Traditional RAGRippletide Decision runtime
Knowledge storageUnstructured text chunks in a vector DBStructured Q&A pairs, tags, actions, and state transitions
Decision-makingLLM generates answers probabilisticallyDeterministic reasoning engine selects the best answer
Hallucination rateVariable, hard to controlLess than 1% by design
ExplainabilityBlack boxEvery decision is traceable to a knowledge node
GuardrailsPrompt-based, easy to bypassEnforced at the engine level, 100% compliance

Core Building Blocks

Your agent’s knowledge is composed of four types of building blocks:

Q&A Pairs

The questions your agent can answer and their expected responses. This is the foundation of your agent’s knowledge.

Tags

Labels that organize Q&A pairs by topic (e.g. “pricing”, “shipping”, “returns”). Tags improve retrieval accuracy and let you structure a glossary.

Actions

Things your agent can do beyond answering questions: create a ticket, process a return, escalate to a human. Each action has requirements that must be met.

State Predicates

Rules that define conversation flow. Based on what the user says, the agent transitions between states (e.g. “user described needs” -> “recommend product” -> “checkout”).

Architecture Overview

User message
    |
    v
[ Language Understanding (LLM) ]       Parses the user's intent
    |
    v
[ Hypergraph Reasoning Engine ]       Matches against Q&A, evaluates state, selects action
    |                                 (deterministic, no hallucination)
    v
[ Response Generation (LLM) ]        Formulates a natural language response
    |                                 from the selected knowledge node
    v
Agent response
The LLM is only used for language (understanding input, generating output).
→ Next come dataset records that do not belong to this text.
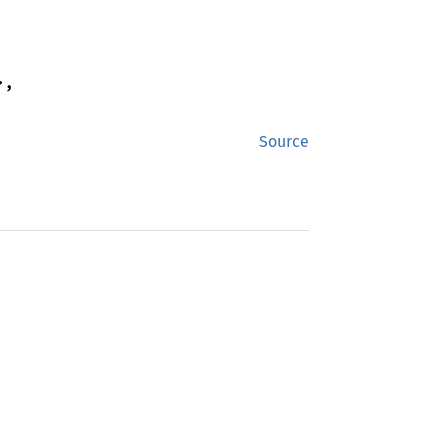
,

Source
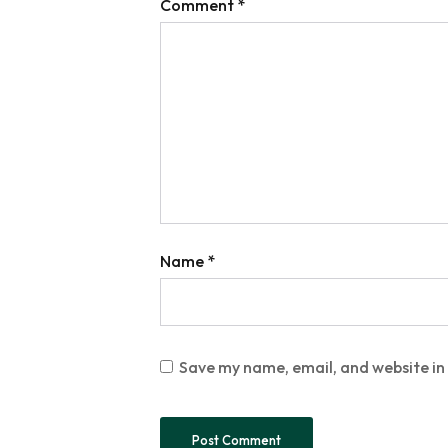
Comment
*
Name
*
Save my name, email, and website in 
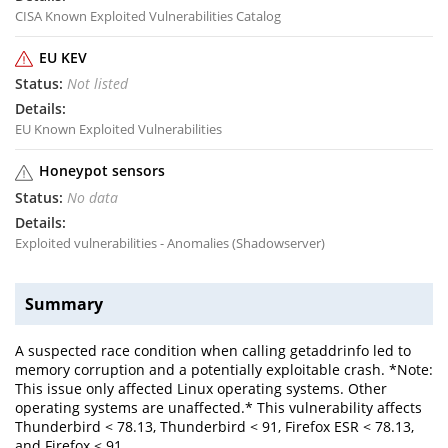
CISA Known Exploited Vulnerabilities Catalog
EU KEV
Not listed
EU Known Exploited Vulnerabilities
Honeypot sensors
No data
Exploited vulnerabilities - Anomalies (Shadowserver)
Summary
A suspected race condition when calling getaddrinfo led to
memory corruption and a potentially exploitable crash. *Note:
This issue only affected Linux operating systems. Other
operating systems are unaffected.* This vulnerability affects
Thunderbird < 78.13, Thunderbird < 91, Firefox ESR < 78.13,
and Firefox < 91.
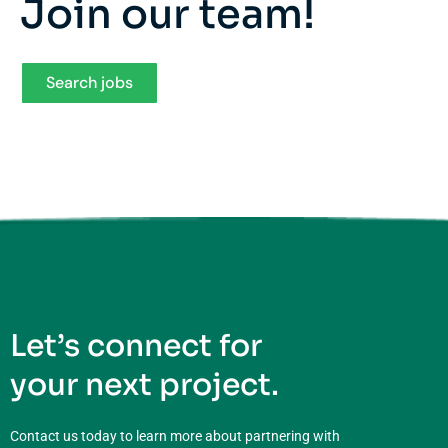
Join our team!
Search jobs
Let’s connect for
your next project.
Contact us today to learn more about partnering with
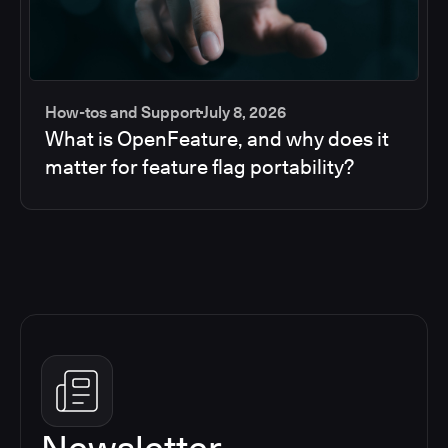
How-tos and Support
July 8, 2026
What is OpenFeature, and why does it
matter for feature flag portability?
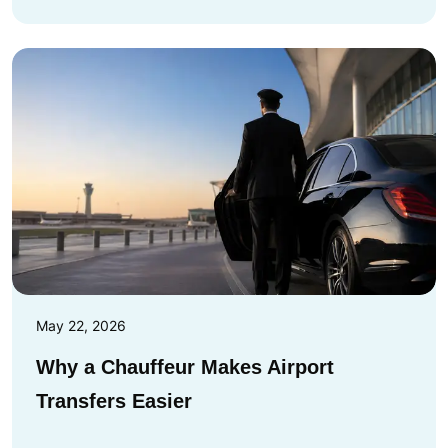
May 22, 2026
Why a Chauffeur Makes Airport
Transfers Easier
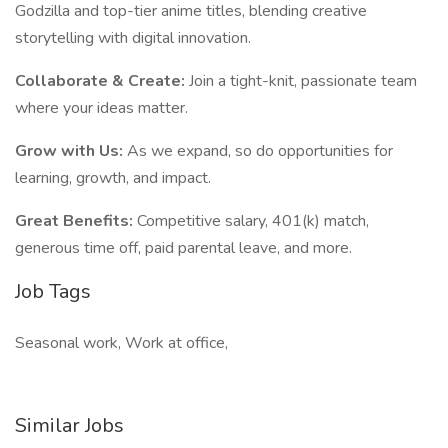
Godzilla and top-tier anime titles, blending creative
storytelling with digital innovation.
Collaborate & Create:
Join a tight-knit, passionate team
where your ideas matter.
Grow with Us:
As we expand, so do opportunities for
learning, growth, and impact.
Great Benefits:
Competitive salary, 401(k) match,
generous time off, paid parental leave, and more.
Job Tags
Seasonal work, Work at office,
Similar Jobs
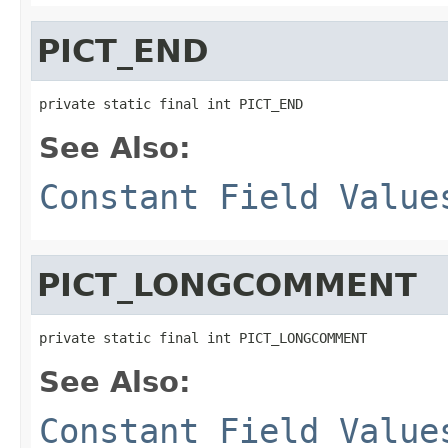
PICT_END
private static final int PICT_END
See Also:
Constant Field Value
PICT_LONGCOMMENT
private static final int PICT_LONGCOMMENT
See Also:
Constant Field Value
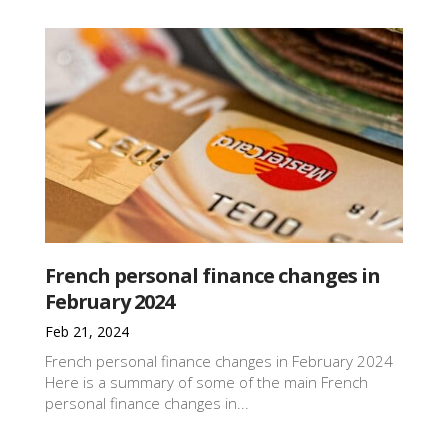
French personal finance changes in
February 2024
Feb 21, 2024
French personal finance changes in February 2024
Here is a summary of some of the main French
personal finance changes in...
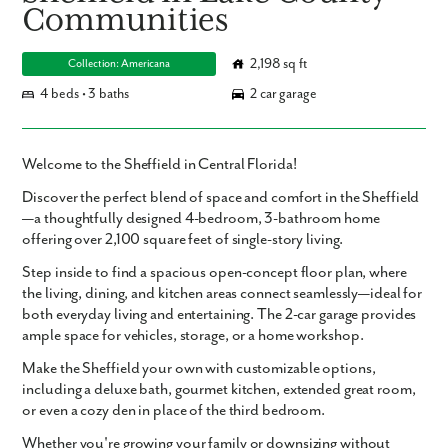
Communities
2,198 sq ft
Collection: Americana
4 beds • 3 baths
2 car garage
Welcome to the Sheffield in Central Florida!
Discover the perfect blend of space and comfort in the Sheffield
—a thoughtfully designed
4-bedroom, 3-bathroom
home
offering over
2,100 square feet
of single-story living.
Step inside to find a
spacious open-concept floor plan
, where
the living, dining, and kitchen areas connect seamlessly—ideal for
both everyday living and entertaining. The
2-car garage
provides
ample space for vehicles, storage, or a home workshop.
Make the Sheffield your own with
customizable options
,
including a
deluxe bath
,
gourmet kitchen
,
extended great room
,
or even a cozy
den
in place of the third bedroom.
Whether you're growing your family or downsizing without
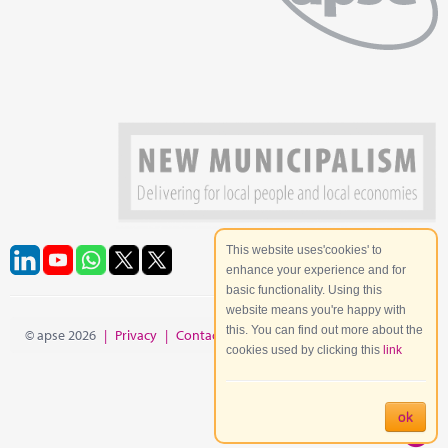
This website uses'cookies' to
enhance your experience and for
basic functionality. Using this
website means you're happy with
this. You can find out more about the
© apse 2026
|
Privacy
|
Contact
|
Site Map
cookies used by clicking this
link
ok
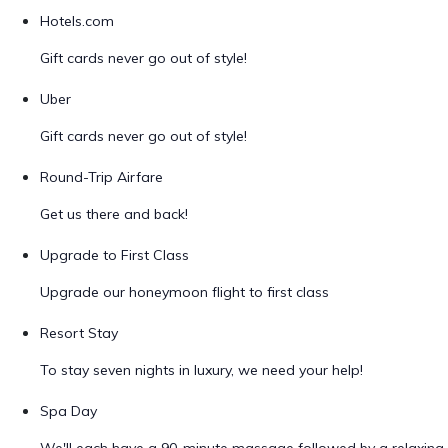
Hotels.com
Gift cards never go out of style!
Uber
Gift cards never go out of style!
Round-Trip Airfare
Get us there and back!
Upgrade to First Class
Upgrade our honeymoon flight to first class
Resort Stay
To stay seven nights in luxury, we need your help!
Spa Day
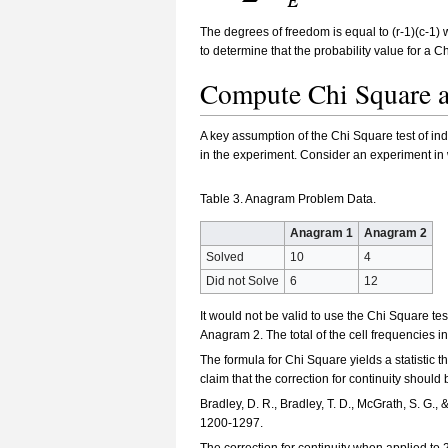
The degrees of freedom is equal to (r-1)(c-1)
to determine that the probability value for a 
Compute Chi Square a
A key assumption of the Chi Square test of ind
in the experiment. Consider an experiment in
Table 3. Anagram Problem Data.
Anagram 1
Anagram 2
Solved
10
4
Did not Solve
6
12
It would not be valid to use the Chi Square t
Anagram 2. The total of the cell frequencies in 
The formula for Chi Square yields a statistic 
claim that the correction for continuity shoul
Bradley, D. R., Bradley, T. D., McGrath, S. G.,
1200-1297.
The correction for continuity when applied to 2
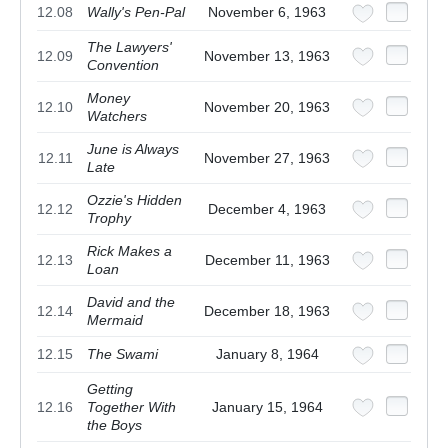
12.08
Wally's Pen-Pal
November 6, 1963
The Lawyers'
12.09
November 13, 1963
Convention
Money
12.10
November 20, 1963
Watchers
June is Always
12.11
November 27, 1963
Late
Ozzie's Hidden
12.12
December 4, 1963
Trophy
Rick Makes a
12.13
December 11, 1963
Loan
David and the
12.14
December 18, 1963
Mermaid
12.15
The Swami
January 8, 1964
Getting
12.16
Together With
January 15, 1964
the Boys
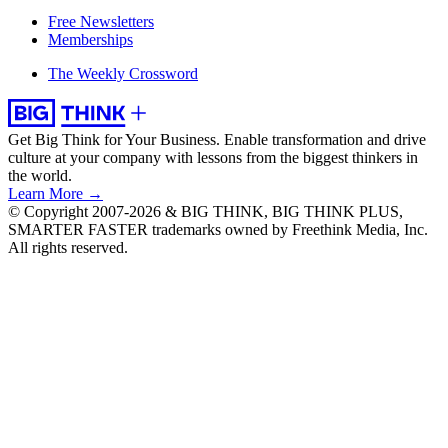
Free Newsletters
Memberships
The Weekly Crossword
Get Big Think for Your Business.
Enable transformation and drive
culture at your company with lessons from the biggest thinkers in
the world.
Learn More →
© Copyright 2007-2026 & BIG THINK, BIG THINK PLUS,
SMARTER FASTER trademarks owned by Freethink Media, Inc.
All rights reserved.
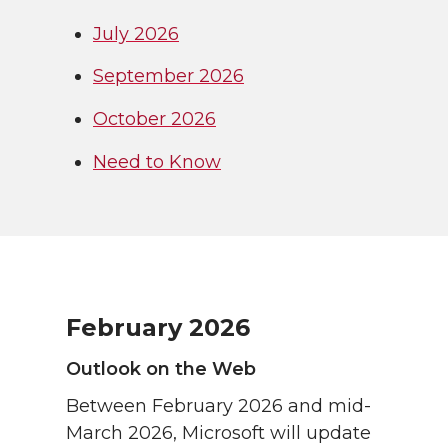
July 2026
September 2026
October 2026
Need to Know
February 2026
Outlook on the Web
Between February 2026 and mid-
March 2026, Microsoft will update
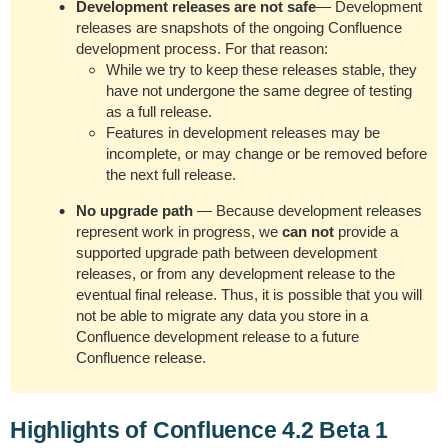
Development releases are not safe
— Development
releases are snapshots of the ongoing Confluence
development process. For that reason:
While we try to keep these releases stable, they
have not undergone the same degree of testing
as a full release.
Features in development releases may be
incomplete, or may change or be removed before
the next full release.
No upgrade path
— Because development releases
represent work in progress, we
can not
provide a
supported upgrade path between development
releases, or from any development release to the
eventual final release. Thus, it is possible that you will
not be able to migrate any data you store in a
Confluence development release to a future
Confluence release.
Highlights of Confluence 4.2 Beta 1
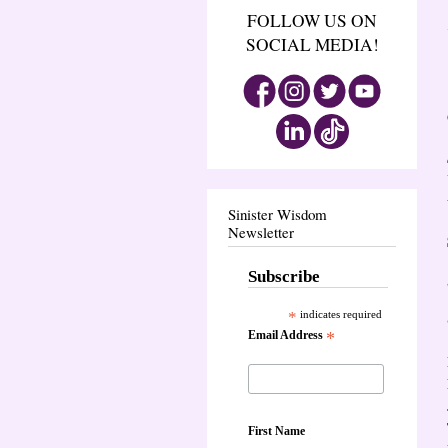
FOLLOW US ON
SOCIAL MEDIA!
Sinister Wisdom
Newsletter
Subscribe
*
indicates required
Email Address
*
First Name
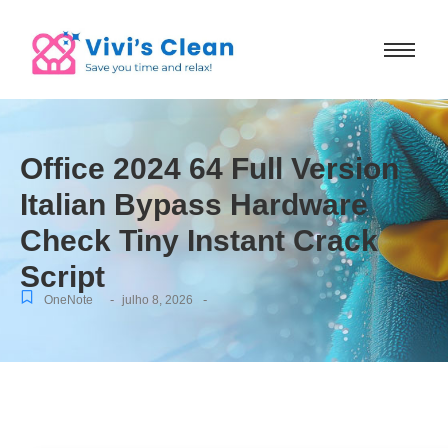
Office 2024 64 Full Version
Italian Bypass Hardware
Check Tiny Instant Crack
Script
-
-
OneNote
julho 8, 2026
All decisions (which answer to give, which action to take, which state to transition to) are handled by the deterministic reasoning engine.

Getting Started

1

Create an agent

Define your agent’s name and system prompt via the SDK API.
2

Add Q&A pairs

Populate your agent’s knowledge base with questions and answers.
3

Organize with tags

Tag your Q&A pairs by topic for better retrieval.
4

Define actions

Specify what your agent can do and the requirements for each action.
5

Set up state predicates

Design the conversation flow with states and transitions.
6

Chat

Send messages to your agent and get hallucination-free responses.